Your instructions
Lines from the one containing "Rendered at 1500 by 844 pixels." through the final line of the entries below: reproduce them exactly, all of them and only them.

Input data

★ ★ ★

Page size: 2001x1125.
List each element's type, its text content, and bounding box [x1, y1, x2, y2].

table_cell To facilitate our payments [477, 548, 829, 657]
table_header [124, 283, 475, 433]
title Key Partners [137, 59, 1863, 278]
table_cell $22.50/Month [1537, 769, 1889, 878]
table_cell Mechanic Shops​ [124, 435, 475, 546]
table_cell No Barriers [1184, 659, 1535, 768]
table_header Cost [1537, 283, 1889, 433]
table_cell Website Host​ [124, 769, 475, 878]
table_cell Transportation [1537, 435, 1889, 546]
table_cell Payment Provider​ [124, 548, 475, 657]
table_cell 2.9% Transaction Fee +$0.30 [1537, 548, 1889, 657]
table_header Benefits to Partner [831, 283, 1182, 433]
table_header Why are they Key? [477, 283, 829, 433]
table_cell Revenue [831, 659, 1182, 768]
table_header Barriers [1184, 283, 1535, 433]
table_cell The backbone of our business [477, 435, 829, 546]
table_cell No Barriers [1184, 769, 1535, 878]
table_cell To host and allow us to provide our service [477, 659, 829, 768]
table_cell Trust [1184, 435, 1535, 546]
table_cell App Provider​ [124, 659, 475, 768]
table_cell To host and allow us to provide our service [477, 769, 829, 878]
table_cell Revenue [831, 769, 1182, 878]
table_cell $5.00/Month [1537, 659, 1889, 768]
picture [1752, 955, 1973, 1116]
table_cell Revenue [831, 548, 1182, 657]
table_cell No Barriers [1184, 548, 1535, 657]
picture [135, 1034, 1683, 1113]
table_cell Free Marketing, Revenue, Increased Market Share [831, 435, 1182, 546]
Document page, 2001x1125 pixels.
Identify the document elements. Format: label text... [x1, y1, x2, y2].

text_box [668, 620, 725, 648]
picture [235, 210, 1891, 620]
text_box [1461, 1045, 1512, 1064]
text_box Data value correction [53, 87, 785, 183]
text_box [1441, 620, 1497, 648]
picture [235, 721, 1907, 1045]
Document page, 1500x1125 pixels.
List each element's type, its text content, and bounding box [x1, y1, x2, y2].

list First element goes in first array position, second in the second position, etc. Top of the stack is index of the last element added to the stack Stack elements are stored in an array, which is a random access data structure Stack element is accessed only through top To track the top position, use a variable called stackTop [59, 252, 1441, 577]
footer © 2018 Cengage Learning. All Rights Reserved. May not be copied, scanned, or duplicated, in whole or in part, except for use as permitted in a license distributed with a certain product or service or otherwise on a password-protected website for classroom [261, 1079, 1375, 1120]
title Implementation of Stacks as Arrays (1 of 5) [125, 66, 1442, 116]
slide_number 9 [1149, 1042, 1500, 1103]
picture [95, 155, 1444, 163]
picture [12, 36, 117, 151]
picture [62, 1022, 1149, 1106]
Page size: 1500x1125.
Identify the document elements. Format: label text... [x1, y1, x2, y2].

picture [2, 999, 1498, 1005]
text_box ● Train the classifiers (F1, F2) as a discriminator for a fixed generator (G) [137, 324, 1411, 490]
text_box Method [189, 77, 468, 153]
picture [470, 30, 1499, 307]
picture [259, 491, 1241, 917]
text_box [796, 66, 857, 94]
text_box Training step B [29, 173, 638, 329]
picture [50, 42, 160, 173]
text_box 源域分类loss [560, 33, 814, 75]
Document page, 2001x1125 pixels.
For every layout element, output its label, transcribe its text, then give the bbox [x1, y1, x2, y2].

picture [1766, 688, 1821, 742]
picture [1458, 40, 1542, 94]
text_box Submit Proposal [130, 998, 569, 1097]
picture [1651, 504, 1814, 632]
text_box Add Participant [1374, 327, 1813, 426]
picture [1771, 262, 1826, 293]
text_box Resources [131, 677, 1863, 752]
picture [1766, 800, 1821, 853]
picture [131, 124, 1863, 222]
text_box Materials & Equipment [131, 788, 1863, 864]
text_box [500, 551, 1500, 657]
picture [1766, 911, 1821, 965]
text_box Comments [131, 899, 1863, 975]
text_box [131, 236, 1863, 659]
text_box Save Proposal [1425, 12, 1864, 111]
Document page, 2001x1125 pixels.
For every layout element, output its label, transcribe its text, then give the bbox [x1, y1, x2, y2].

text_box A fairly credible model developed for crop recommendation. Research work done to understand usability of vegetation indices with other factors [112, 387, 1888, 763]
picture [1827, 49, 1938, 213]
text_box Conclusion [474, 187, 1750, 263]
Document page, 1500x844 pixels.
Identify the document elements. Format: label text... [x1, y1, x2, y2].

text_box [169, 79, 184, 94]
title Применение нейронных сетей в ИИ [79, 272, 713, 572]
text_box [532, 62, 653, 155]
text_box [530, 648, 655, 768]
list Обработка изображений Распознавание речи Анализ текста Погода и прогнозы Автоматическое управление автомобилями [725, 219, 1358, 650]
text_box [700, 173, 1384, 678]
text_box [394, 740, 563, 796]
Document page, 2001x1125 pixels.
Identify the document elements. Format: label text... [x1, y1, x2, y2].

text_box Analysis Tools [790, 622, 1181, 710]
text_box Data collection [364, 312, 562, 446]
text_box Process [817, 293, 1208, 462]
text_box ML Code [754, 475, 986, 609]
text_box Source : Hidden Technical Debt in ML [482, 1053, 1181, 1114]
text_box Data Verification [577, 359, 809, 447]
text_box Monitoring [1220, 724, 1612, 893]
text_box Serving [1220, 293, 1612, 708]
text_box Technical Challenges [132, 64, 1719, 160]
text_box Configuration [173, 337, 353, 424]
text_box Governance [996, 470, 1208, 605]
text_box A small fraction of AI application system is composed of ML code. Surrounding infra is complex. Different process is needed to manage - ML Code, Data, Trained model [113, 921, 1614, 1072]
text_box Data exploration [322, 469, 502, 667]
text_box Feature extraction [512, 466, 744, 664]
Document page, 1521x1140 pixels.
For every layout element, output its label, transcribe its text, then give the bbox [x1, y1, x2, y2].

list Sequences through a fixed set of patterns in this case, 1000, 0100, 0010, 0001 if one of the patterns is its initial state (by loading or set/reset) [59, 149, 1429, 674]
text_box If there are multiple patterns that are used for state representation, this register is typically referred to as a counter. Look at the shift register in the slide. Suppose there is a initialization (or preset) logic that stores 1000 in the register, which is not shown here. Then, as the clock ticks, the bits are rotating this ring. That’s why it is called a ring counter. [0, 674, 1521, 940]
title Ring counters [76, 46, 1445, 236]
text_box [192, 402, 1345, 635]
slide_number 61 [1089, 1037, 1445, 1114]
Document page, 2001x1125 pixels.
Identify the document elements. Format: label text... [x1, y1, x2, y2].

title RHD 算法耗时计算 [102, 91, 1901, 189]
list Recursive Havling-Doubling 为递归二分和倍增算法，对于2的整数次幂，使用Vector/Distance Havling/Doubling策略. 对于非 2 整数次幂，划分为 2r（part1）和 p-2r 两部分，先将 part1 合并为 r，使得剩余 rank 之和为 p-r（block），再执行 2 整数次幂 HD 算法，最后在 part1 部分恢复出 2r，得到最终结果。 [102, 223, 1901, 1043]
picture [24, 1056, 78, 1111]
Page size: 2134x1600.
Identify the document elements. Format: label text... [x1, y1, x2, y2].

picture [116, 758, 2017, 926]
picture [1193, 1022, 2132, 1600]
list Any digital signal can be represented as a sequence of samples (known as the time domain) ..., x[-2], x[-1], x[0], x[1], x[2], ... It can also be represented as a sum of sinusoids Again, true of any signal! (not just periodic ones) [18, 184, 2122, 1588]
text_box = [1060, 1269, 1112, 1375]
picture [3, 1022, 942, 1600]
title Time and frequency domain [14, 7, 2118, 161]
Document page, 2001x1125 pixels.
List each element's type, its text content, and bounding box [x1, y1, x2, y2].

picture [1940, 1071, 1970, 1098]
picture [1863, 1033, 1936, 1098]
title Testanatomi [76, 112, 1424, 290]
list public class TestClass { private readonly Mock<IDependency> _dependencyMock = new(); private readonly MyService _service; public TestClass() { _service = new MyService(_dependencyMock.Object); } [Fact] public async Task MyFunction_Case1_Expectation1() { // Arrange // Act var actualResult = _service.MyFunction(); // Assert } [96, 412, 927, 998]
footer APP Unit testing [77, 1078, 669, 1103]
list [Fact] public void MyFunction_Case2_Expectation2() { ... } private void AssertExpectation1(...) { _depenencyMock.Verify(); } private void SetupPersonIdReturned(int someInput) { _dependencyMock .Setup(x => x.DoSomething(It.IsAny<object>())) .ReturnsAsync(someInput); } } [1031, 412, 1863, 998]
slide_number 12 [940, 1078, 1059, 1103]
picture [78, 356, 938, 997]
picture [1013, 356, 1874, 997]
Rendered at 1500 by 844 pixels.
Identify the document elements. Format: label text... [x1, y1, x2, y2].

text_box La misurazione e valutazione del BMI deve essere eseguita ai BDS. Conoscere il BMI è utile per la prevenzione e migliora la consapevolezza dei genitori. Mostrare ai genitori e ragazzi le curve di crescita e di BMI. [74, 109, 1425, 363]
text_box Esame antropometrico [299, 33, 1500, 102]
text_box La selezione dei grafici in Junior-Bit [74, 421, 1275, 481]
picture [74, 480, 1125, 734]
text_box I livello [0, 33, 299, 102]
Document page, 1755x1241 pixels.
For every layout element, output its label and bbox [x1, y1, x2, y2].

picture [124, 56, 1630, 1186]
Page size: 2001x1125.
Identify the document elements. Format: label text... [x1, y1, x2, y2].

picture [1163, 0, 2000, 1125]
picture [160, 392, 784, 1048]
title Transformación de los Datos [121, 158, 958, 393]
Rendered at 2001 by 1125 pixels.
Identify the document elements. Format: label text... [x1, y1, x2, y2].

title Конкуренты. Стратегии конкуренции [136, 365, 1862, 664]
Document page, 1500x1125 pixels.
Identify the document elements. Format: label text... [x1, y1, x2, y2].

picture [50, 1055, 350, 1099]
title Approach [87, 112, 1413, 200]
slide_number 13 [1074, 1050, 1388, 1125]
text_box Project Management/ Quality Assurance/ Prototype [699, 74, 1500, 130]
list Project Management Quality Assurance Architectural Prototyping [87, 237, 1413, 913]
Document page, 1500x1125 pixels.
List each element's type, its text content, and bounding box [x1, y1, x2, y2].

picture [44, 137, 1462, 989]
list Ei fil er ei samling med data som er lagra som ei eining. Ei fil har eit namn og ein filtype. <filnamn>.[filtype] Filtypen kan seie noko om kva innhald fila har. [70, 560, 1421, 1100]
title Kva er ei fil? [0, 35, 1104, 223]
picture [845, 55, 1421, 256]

★ ★ ★

Exercise response
Rendered at 1500 by 844 pixels.
Identify the document elements. Format: label text... [x1, y1, x2, y2].

text_box La misurazione e valutazione del BMI deve essere eseguita ai BDS. Conoscere il BMI è utile per la prevenzione e migliora la consapevolezza dei genitori. Mostrare ai genitori e ragazzi le curve di crescita e di BMI. [74, 109, 1425, 363]
text_box Esame antropometrico [299, 33, 1500, 102]
text_box La selezione dei grafici in Junior-Bit [74, 421, 1275, 481]
picture [74, 480, 1125, 734]
text_box I livello [0, 33, 299, 102]
Document page, 1755x1241 pixels.
For every layout element, output its label and bbox [x1, y1, x2, y2].

picture [124, 56, 1630, 1186]
Page size: 2001x1125.
Identify the document elements. Format: label text... [x1, y1, x2, y2].

picture [1163, 0, 2000, 1125]
picture [160, 392, 784, 1048]
title Transformación de los Datos [121, 158, 958, 393]
Rendered at 2001 by 1125 pixels.
Identify the document elements. Format: label text... [x1, y1, x2, y2].

title Конкуренты. Стратегии конкуренции [136, 365, 1862, 664]
Document page, 1500x1125 pixels.
Identify the document elements. Format: label text... [x1, y1, x2, y2].

picture [50, 1055, 350, 1099]
title Approach [87, 112, 1413, 200]
slide_number 13 [1074, 1050, 1388, 1125]
text_box Project Management/ Quality Assurance/ Prototype [699, 74, 1500, 130]
list Project Management Quality Assurance Architectural Prototyping [87, 237, 1413, 913]
Document page, 1500x1125 pixels.
List each element's type, its text content, and bounding box [x1, y1, x2, y2].

picture [44, 137, 1462, 989]
list Ei fil er ei samling med data som er lagra som ei eining. Ei fil har eit namn og ein filtype. <filnamn>.[filtype] Filtypen kan seie noko om kva innhald fila har. [70, 560, 1421, 1100]
title Kva er ei fil? [0, 35, 1104, 223]
picture [845, 55, 1421, 256]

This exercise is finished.